The Pakistan Stock Exchange (PSX), the world’s best-performing market in FY24, is projected to soar by 36%, surpassing 109,000 points by the end of the fiscal year 2024-25. Despite this, FTSE Russell has announced the downgrading of Pakistan from its Secondary Emerging to Frontier Market, effective from September 2024.
Domestic research houses foresee minimal negative impact from this decision, given the country’s nominal weight in the global index. In a comprehensive report titled ‘Strategy FY2025…into the century zone’, Arif Habib Limited (AHL) Research anticipates a 36% return from the PSX benchmark KSE 100 Index in FY25. “The index is buoyed by potential negotiations of the International Monetary Fund (IMF)’s Extended Fund Facility (EFF) programme, a downward trend in the State Bank of Pakistan (SBP) interest rate, and a shift in investments from fixed income to equities, all expected to lead to a re-rating of the index.”
On Friday, the PSX reached an all-time high of 80,283 points with a nominal gain of 49 points, following a strong rally at the start of FY25. It surged by 89% (or 94% in US dollar terms) in FY24, closing at 78,455 points last Friday.
AHL Research highlights that the projected rally this fiscal year would be supported by an anticipated 3.2% improvement in economic activities, fuelled by improved agriculture yields, recoveries in industrial output, and services sector growth compared to 2.38% in FY24. Additionally, Pakistan is expected to enter a new three to four-year EFF programme with the IMF, likely amounting to $6-8 billion. Inflation is expected to average around 10.7% in FY25 compared to 23.4% in the previous year, alongside a moderate current account deficit and rupee depreciation, which would fuel the rally.
Pakistan’s current account deficit for FY25 is projected to reach $2.6 billion as import-led demand rebounds, with the rupee expected to average around Rs289/$. Earnings growth for companies is estimated at 4.9%, while excluding banks and exploration and production companies, earnings are expected to post 16% growth. This improvement in earnings is expected to help rebound the price-to-earnings (PE) ratio and support the market.
AHL Research notes that the KSE-100 is trading at a 2025 PE multiple of 4.2x, a valuation lower than the 5-year historic average of 5.9x.
Sectoral view
The turnaround in macroeconomics, coupled with improvements in microeconomics across various sectors and listed companies, is expected to support the market’s uptrend at the PSX this year. Subdued interest rates may suppress earnings growth for commercial banks, but banks will focus on volumetric growth and improved non-markup income. The curtailment of circular debt, higher payouts, and the sale of government stakes in Reko Diq and state-owned entities (SOEs) are likely to remain key triggers for oil and gas exploration firms. Strong pricing power in the fertiliser sector, stable offtake, and the ability to pass on gas tariff hikes to consumers would support sector performance at the PSX.

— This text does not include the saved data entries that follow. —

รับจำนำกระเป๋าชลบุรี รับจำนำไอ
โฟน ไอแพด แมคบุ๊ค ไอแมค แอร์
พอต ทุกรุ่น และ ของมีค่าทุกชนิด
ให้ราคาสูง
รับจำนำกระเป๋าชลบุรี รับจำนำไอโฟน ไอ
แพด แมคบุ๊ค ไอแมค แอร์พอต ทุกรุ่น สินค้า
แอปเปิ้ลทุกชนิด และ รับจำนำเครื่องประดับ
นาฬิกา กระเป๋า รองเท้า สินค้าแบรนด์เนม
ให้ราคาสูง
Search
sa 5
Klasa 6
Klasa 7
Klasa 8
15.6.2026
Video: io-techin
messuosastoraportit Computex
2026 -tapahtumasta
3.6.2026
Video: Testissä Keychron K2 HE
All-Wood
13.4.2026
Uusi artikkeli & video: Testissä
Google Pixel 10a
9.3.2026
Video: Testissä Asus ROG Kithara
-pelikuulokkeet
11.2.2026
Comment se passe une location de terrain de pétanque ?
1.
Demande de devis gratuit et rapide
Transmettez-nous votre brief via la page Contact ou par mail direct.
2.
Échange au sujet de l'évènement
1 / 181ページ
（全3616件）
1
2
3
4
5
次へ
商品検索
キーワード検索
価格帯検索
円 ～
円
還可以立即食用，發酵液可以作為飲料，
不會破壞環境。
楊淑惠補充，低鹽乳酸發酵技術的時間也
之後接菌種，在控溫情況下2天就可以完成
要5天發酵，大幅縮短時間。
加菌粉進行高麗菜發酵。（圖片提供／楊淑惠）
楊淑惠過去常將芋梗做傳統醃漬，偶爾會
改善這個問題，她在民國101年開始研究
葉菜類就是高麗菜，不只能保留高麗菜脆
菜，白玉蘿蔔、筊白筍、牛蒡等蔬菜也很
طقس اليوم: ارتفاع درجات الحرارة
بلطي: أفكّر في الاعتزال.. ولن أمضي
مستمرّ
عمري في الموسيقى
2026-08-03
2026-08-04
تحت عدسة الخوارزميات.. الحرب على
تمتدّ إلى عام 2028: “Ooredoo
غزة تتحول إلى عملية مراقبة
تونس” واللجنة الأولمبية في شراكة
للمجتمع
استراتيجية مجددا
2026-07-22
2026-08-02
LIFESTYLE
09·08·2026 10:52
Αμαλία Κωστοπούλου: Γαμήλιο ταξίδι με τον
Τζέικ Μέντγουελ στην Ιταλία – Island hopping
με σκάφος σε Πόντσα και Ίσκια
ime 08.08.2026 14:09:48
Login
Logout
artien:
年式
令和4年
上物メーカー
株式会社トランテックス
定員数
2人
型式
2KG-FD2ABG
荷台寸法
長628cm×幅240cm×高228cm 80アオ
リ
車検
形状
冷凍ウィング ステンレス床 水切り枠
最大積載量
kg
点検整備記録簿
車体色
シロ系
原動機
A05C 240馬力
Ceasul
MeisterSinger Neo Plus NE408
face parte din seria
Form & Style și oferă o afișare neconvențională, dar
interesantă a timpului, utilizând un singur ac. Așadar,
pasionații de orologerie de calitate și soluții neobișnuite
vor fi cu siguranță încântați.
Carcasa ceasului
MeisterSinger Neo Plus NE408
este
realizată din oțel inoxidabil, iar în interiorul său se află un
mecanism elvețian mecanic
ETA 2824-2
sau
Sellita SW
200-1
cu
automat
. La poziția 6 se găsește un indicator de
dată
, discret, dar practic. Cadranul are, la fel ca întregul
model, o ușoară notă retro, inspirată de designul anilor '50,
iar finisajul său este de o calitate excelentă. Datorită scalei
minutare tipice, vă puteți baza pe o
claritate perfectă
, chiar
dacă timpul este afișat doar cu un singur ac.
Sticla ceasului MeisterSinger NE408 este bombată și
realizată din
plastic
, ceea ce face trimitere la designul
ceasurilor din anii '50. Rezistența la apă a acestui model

Demand for cement is likely to improve amid economic revival, with lower coal costs, higher retention prices, reduced finance costs, and energy-efficient initiatives boosting net earnings of construction material companies. Timely power tariff adjustments are projected to alleviate cash flow concerns and curb the accumulation of circular debt. Economic revival and lower oil prices are expected to support local petroleum product demand, benefiting oil and gas marketing companies. A global recovery in textiles is anticipated to drive demand, with reduced energy costs from the PM’s industrial package. However, a normal tax regime may impact earnings in the textile sector. Demand for autos is expected to recover following economic stability and lower interest rates, with hybrid electric vehicles (HEVs) likely to gain prominence due to fuel efficiency.
FTSE downgrades
Muhammad Awais Ashraf, Director of Research at AKD Securities, explained that FTSE Russell reclassified Pakistan equities from Secondary Emerging to Frontier Market effective September 2024 after one of the two listed companies’ market capitalisation (in US dollar terms) fell below the required level. The massive rupee devaluation over the past several months significantly reduced the market capitalisation of PSX companies in US dollar terms. Otherwise, PSX market capitalisation hit an all-time high of over Rs10 trillion with outstanding performance in recent times.
Ashraf stated that Pakistan failed to meet the minimum requirement of two securities to retain secondary market status. “We do not foresee any negative implications of Pakistan’s equities downgrade to Frontier Markets by FTSE Russell given its small weight and the exclusion of only one security.” According to FTSE Russell Emerging Market Criteria, the country will be downgraded if the combined investable market capitalisation of the eligible securities falls below five basis points of the FTSE Emerging All Cap Index, or the number of eligible index constituents falls below two. The FTSE Emerging Market Index currently has only one security with a market cap of $313 million out of a total market cap of $7,300 billion. Moreover, the FTSE Emerging All Cap Index includes 14 Pakistan securities out of a total of 4,423 securities, with a total market cap of $4,295 million, having a weight of 0.05%.